(Stored data)
****
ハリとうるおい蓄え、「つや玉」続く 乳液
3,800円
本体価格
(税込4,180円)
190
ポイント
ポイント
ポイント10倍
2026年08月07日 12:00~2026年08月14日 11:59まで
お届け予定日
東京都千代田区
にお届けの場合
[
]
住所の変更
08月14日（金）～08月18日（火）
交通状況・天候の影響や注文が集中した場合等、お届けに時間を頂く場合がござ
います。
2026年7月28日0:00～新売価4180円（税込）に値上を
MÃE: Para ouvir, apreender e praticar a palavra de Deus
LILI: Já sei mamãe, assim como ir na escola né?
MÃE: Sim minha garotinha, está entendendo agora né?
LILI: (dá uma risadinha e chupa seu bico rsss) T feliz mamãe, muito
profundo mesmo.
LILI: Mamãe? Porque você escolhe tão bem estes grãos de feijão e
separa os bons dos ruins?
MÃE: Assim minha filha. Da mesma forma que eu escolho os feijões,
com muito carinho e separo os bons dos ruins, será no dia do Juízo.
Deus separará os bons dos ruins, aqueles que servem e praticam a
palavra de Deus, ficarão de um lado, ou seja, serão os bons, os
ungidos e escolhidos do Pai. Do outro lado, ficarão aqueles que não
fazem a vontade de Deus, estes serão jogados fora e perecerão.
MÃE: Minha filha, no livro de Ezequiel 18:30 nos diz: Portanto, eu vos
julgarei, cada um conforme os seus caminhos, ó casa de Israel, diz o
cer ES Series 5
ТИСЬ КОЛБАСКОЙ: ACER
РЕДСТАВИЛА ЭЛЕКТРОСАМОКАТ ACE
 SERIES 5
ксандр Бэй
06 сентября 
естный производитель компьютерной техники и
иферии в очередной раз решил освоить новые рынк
****
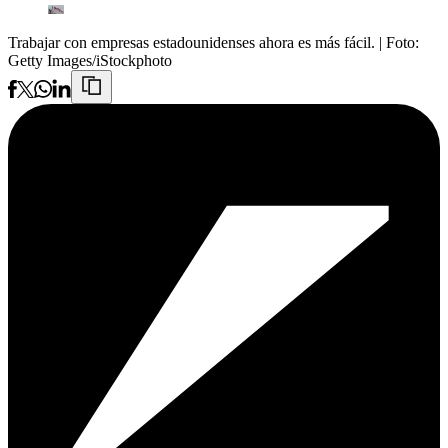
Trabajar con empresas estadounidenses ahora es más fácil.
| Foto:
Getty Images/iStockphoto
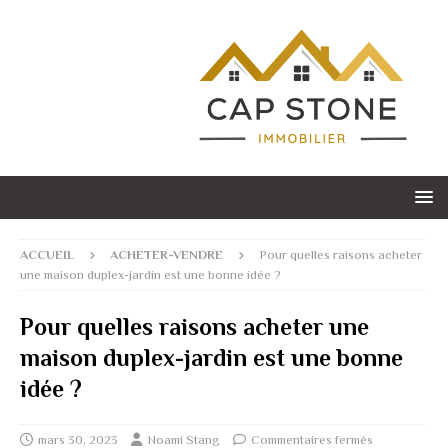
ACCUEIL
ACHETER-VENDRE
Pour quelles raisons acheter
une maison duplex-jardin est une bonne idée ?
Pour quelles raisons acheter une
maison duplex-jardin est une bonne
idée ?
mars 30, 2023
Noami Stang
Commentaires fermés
****
▸ EXERCISE: From the records above, repeat exactly the lines from the one with "ハリとうるおい蓄え、「つや玉」続く 乳液" through the one with "com muito carinho", both included.

▸ TASK ANSWER:
ハリとうるおい蓄え、「つや玉」続く 乳液
3,800円
本体価格
(税込4,180円)
190
ポイント
ポイント
ポイント10倍
2026年08月07日 12:00~2026年08月14日 11:59まで
お届け予定日
東京都千代田区
にお届けの場合
[
]
住所の変更
08月14日（金）～08月18日（火）
交通状況・天候の影響や注文が集中した場合等、お届けに時間を頂く場合がござ
います。
2026年7月28日0:00～新売価4180円（税込）に値上を
MÃE: Para ouvir, apreender e praticar a palavra de Deus
LILI: Já sei mamãe, assim como ir na escola né?
MÃE: Sim minha garotinha, está entendendo agora né?
LILI: (dá uma risadinha e chupa seu bico rsss) T feliz mamãe, muito
profundo mesmo.
LILI: Mamãe? Porque você escolhe tão bem estes grãos de feijão e
separa os bons dos ruins?
MÃE: Assim minha filha. Da mesma forma que eu escolho os feijões,
com muito carinho e separo os bons dos ruins, será no dia do Juízo.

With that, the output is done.